- Location in Iron County and the state of Wisconsin.
- Coordinates: 46°16′29″N 90°20′39″W﻿ / ﻿46.27472°N 90.34417°W
- Country: United States
- State: Wisconsin
- County: Iron

Area
- • Total: 95.1 sq mi (246.3 km^{2})
- • Land: 94.1 sq mi (243.7 km^{2})
- • Water: 1.0 sq mi (2.6 km^{2})
- Elevation: 1,762 ft (537 m)

Population (2020)
- • Total: 212
- • Density: 2.25/sq mi (0.870/km^{2})
- Time zone: UTC-6 (Central (CST))
- • Summer (DST): UTC-5 (CDT)
- Area codes: 715 & 534
- FIPS code: 55-40075
- GNIS feature ID: 1583489
- Website: https://townofknightwi.org/

= Knight, Wisconsin =

Knight is a town in Iron County, Wisconsin, United States. The population was 212 at the 2020 census. The unincorporated communities of Hoyt and Iron Belt are located in the town.

==Geography==
According to the United States Census Bureau, the town has a total area of 95.1 square miles (246.3 km^{2}), of which 94.1 square miles (243.7 km^{2}) is land and 1.0 square mile (2.6 km^{2}) (1.05%) is water.

==Demographics==
As of the census of 2000, there were 284 people, 122 households, and 81 families residing in the town.

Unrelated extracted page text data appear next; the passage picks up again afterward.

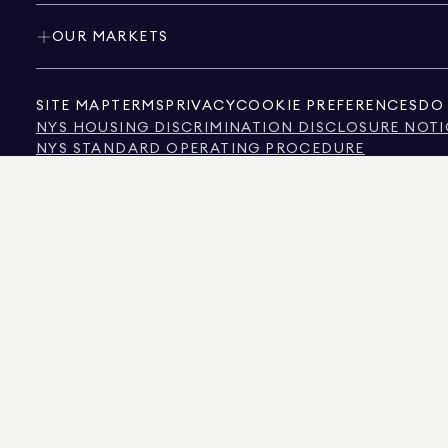
OUR MARKETS
SITE MAP
TERMS
PRIVACY
COOKIE PREFERENCES
DO 
NYS HOUSING DISCRIMINATION DISCLOSURE NOTI
NYS STANDARD OPERATING PROCEDURE
NYS TENANTS' RIGHTS TO REASONABLE ACCOMMOD
CALIFORNIA CONSUMER PRIVACY ACT NOTICE
TEXAS CONSUMER PROTECTION NOTICE
TEXAS REAL ESTATE COMMISSION INFORMATION 
TEXT OF NYC HUMAN RIGHTS LAW
NEW YORK CITY COMMISSION ON HUMAN RIGHTS
NYC SOURCE OF INCOME DISCRIMINATION INFOR
NYC SOURCE OF INCOME DISCRIMINATION TENAN
THE SOURCE OF THE DISPLAYED DATA IS EITHER THE PROPERTY OWNER OR PUBL
NON-COMMERCIAL PROPERTIES IS PROVIDED EXCLUSIVELY FOR YOUR PERSONA
575 MADISON AVENUE, NEW YORK, NY 10022.
212.891.7000
© 2026 DOUGLAS ELLIM
INFORMATION IS BELIEVED TO BE CORRECT, IT IS REPRESENTED SUBJECT TO ER
NUMBER OF BEDROOMS, AND THE SCHOOL DISTRICT IN PROPERTY LISTINGS SHOU
DOUGLAS ELLIMAN IS A LICENSED REAL ESTATE BROKER IN CALIFORNIA WITH LIC
FLORIDA WITH LICENSE # CQ1020232, MARYLAND WITH LICENSE # 645270, MASSAC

The population density was 3.0 people per square mile (1.2/km^{2}). There were 235 housing units at an average density of 2.5 per square mile (1.0/km^{2}). The racial makeup of the town was 98.94% White, 0.70% Native American, and 0.35% from two or more races. Hispanic or Latino of any race were 0.35% of the population.

There were 122 households, out of which 23.0% had children under the age of 18 living with them, 48.4% were married couples living together, 11.5% had a female householder with no husband present, and 33.6% were non-families. 29.5% of all households were made up of individuals, and 18.0% had someone living alone who was 65 years of age or older. The average household size was 2.33 and the average family size was 2.86.

In the town, the population was spread out, with 21.5% under the age of 18, 8.1% from 18 to 24, 24.6% from 25 to 44, 26.4% from 45 to 64, and 19.4% who were 65 years of age or older. The median age was 43 years. For every 100 females, there were 100.0 males. For every 100 females age 18 and over, there were 97.3 males.

The median income for a household in the town was $32,969, and the median income for a family was $37,857. Males had a median income of $22,292 versus $26,875 for females. The per capita income for the town was $15,278. About 2.6% of families and 7.3% of the population were below the poverty line, including 10.4% of those under the age of eighteen and 7.1% of those 65 or over.